November 2021. Böschs Nieren versagen. Deshalb erhält er am 28. Dezember ein neues Chemomittel – und erleidet einen allergischen Schock. «Hätte ich wegen Krebs sterben müssen, dann an diesem Tag.» Die Ärzte müssen ihn reanimieren, Bösch sieht sich bereits ausserhalb seines Körpers und weiss in dem Moment: «Entweder der Krebs oder ich – in meinem Körper hats nur Platz für einen.»
«Entweder der Krebs oder ich – in meinem Körper hats nur Platz für einen»
Daniel Bösch
Die intensive Erfahrung holt ihn aus seiner Depression. «Konnte ich zuvor kaum ein halbes Weggli essen, hatte ich am Tag danach Bärenhunger.» – «Ich merkte am Telefon, dass deine Stimme viel stärker ist und du wieder einen Willen entwickelt hast», bestätigt Sandra. Zwei Tage später kann er das Krankenhaus verlassen.
Unter dem riesigen Sonnenschirm – sein Preis vom St. Galler Kantonalen 2016 – geniesst das Paar seine Oase. An eben diesem heimischen Schwingfest zeigte sich Daniel Bösch kürzlich erstmals wieder öffentlich. «Es war streng, emotional, aber schön.» Mittlerweile gibt es Tage, da gelten bei beiden der erste und auch der letzte Gedanke nicht mehr dem Krebs. «Ich freue mich, wenn das Lachen wieder mehr wird», sagt er. Denn auch seine Frau hatte ihren Zusammenbruch, und zwar im April, als er zur Reha ging und sie seit Monaten erstmals durchatmen konnte. «Daniel sagte mir zuvor, dass er auf den Moment warte, in dem ich mich bei ihm fallenlassen könne.»

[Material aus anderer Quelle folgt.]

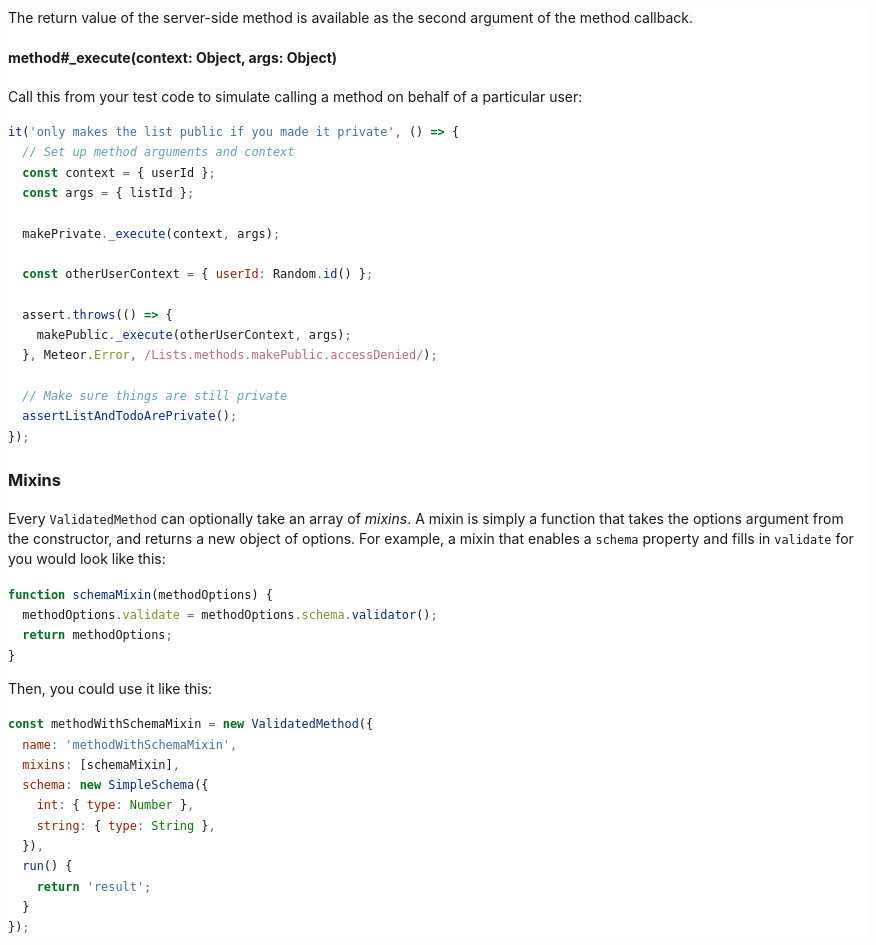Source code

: The return value of the server-side method is available as the second argument of the method
callback.

#### method#\_execute(context: Object, args: Object)

Call this from your test code to simulate calling a method on behalf of a particular user:

```js
it('only makes the list public if you made it private', () => {
  // Set up method arguments and context
  const context = { userId };
  const args = { listId };

  makePrivate._execute(context, args);

  const otherUserContext = { userId: Random.id() };

  assert.throws(() => {
    makePublic._execute(otherUserContext, args);
  }, Meteor.Error, /Lists.methods.makePublic.accessDenied/);

  // Make sure things are still private
  assertListAndTodoArePrivate();
});
```

### Mixins

Every `ValidatedMethod` can optionally take an array of _mixins_. A mixin is simply a function that takes the options argument from the constructor, and returns a new object of options. For example, a mixin that enables a `schema` property and fills in `validate` for you would look like this:

```js
function schemaMixin(methodOptions) {
  methodOptions.validate = methodOptions.schema.validator();
  return methodOptions;
}
```

Then, you could use it like this:

```js
const methodWithSchemaMixin = new ValidatedMethod({
  name: 'methodWithSchemaMixin',
  mixins: [schemaMixin],
  schema: new SimpleSchema({
    int: { type: Number },
    string: { type: String },
  }),
  run() {
    return 'result';
  }
});
```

Daniel Bösch hat nicht das typische Alter für Knochenkrebs. «Es ist immer hart, über all das nachzudenken, aber es ist jetzt ein Teil von meinem Leben. Und man soll nicht alles totschweigen, vor allem nicht die Gesundheit», sagt er. «Ich will Mut machen, will, dass sich auch junge Leute untersuchen lassen.» Als Schwinger sei er selbst nicht wegen jedem Schmerz zum Arzt gegangen. «Wenn es ums Leben geht, ist es noch einmal was ganz anderes. Diese mentale Stärke lässt sich nicht antrainieren.»